Mice were acclimatized in the test chambers for at least 1 h until the exploratory activity had ceased. The behavioural tests were performed twice daily 3 and 5 days before surgery (baseline) and then 1, 3, 7, 10, 14, 17, 21, 24 and 28 days after spinal nerve ligation. Mechanical sensitivity was evaluated by Von Frey test [11, 13]. The threshold was determined by using the up-down method as previously described [13, 38] and data were expressed as mean of the 50% pain threshold ± SEM.

Western blotting analysis

Mice were killed 7 days after surgery and the spinal lumbar segment (L4-L5) rapidly removed. The ipsi- and contra-lateral sides of each spinal cord were dissected, snap-frozen and stored at -80°C until further processing. For protein extraction, each single hemi-cord segment was homogenized in ice-cold lysis buffer (50 mM Tris-HCl (pH 8.0), 150 mM NaCl, 1 mM EDTA, 0,1% SDS, 1% IGEPAL, 0,5% Na-deoxycholate) in the presence of protease inhibitors (cod. P8349; Sigma-Aldrich, Milan, Italy) and incubated on ice for 40 min. Samples were then centrifuged at 14,000 × g for 15 min at 4 °C. Total protein content was determined in the supernatants by the Bio-Rad DC Protein Assay Kit (Bio-Rad Laboratories, Milan, Italy). For Western blot analysis, equal amount of total proteins were separated by sodium dodecyl-sulfate polyacrylamide gel electrophoresis (SDS-PAGE; 15%) and transferred onto PVDF membranes (Immobilon-P, Sigma-Aldrich, Milan, Italy). After blocking for 1 hour at room temperature in Tris-buffered saline containing 0.05% Tween 20 (TBST) and 5% non-fat milk, the membranes were incubated overnight at 4°C with the primary antibody directed against the protein of interest. After several washes, an appropriate HRP-conjugated secondary antibody (goat IgG; Pierce Biotechnology, Rockford, IL, USA) was applied for 1 hour at room temperature. Peroxidase activity was visualised using the ECL Western Blotting Detection kit (ECL, Amersham Biosciences, GE Healthcare, Milan, Italy) and X-ray films (Hyperfilm ECL, Amersham Bioscience). Signal intensity was measured using ImageJ software (NIH, Bethesda, MD, USA). For quantitative analysis, the Beclin 1, LC3-I, LC3-II, p62 and α2δ-1 signals of each sample were normalized versus the corresponding GAPDH signal. Changes in signal intensity were then expressed as fold increase of the ipsilateral versus the contralateral side for each individual animal.
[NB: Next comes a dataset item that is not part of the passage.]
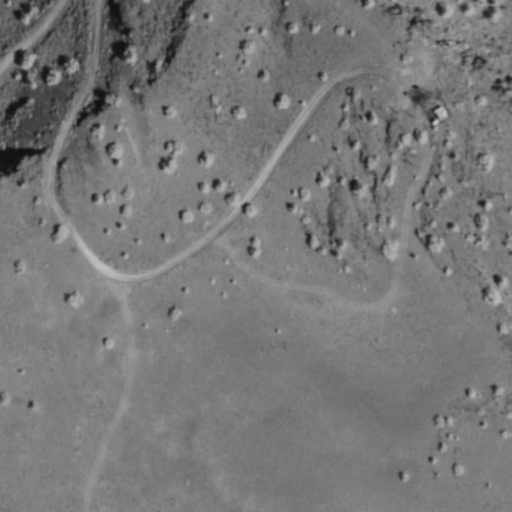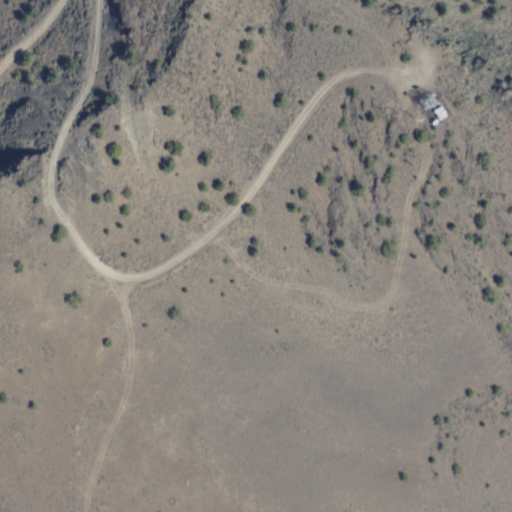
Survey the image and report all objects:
road: (84, 247)
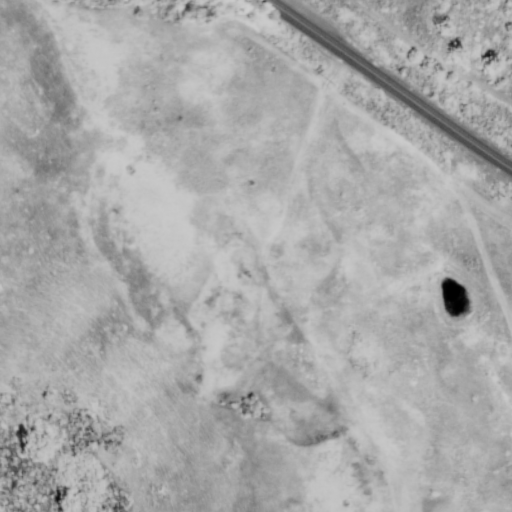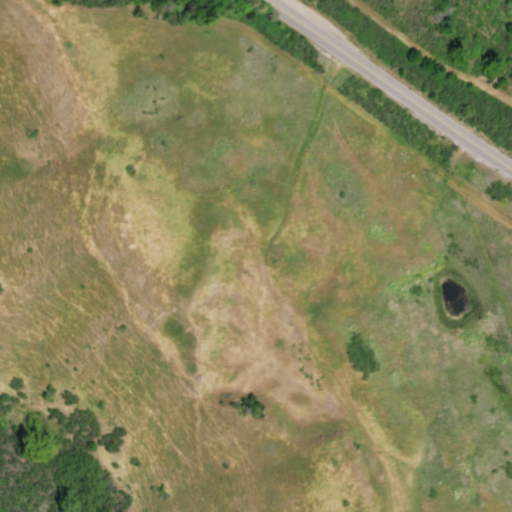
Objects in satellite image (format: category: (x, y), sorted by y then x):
road: (390, 85)
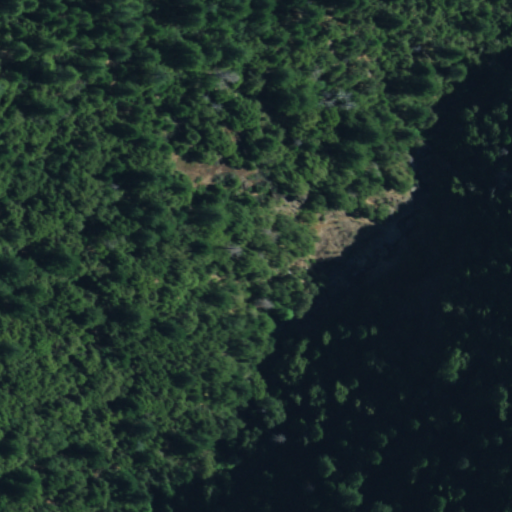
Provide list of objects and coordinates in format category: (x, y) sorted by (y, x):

The following primary antibodies and dilutions were used: anti-LC3 1:1000 (cod. PD036; MBL, Japan), anti-Beclin 1 1:4000 (cod. PD017; MBL, Japan), anti-p62/SQSTM1 1:1000 (cod. PM045; MBL, Japan), anti-α2δ-1 1:1000 (cod. D219; Sigma-Aldrich, Milan, Italy), anti-GAPDH 1:40000 (Applied Biosystem, Carlsband, CA, USA).

Statistical analysis

Data were presented as mean ± SEM and statistically assessed either by two-way ANOVA (behavioral test) or by Student's t-test (Western blots). A value of p ≤ 0.05 was considered statistically significant. Calculations were done using GraphPad Prism (GraphPad Software, Inc).